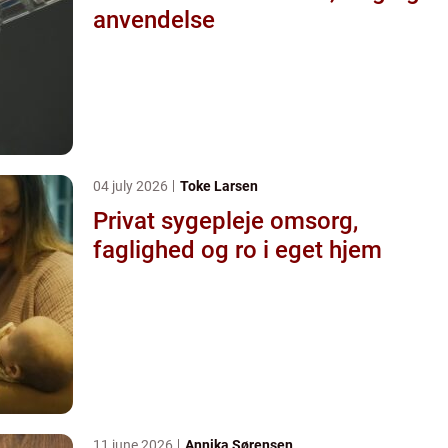
anvendelse
04 july 2026
Toke Larsen
Privat sygepleje omsorg,
faglighed og ro i eget hjem
11 june 2026
Annika Sørensen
══════════
### Your assignment
Turn the text lines from the data above into a Markdown table with two columns, Row and Text, numbering each row and skipping blank lines. Leave the pictures out.

### Written solution
| Row | Text |
|---|---|
| 1 | anvendelse |
| 2 | 04 july 2026 |
| 3 | Toke Larsen |
| 4 | Privat sygepleje omsorg, |
| 5 | faglighed og ro i eget hjem |
| 6 | 11 june 2026 |
| 7 | Annika Sørensen |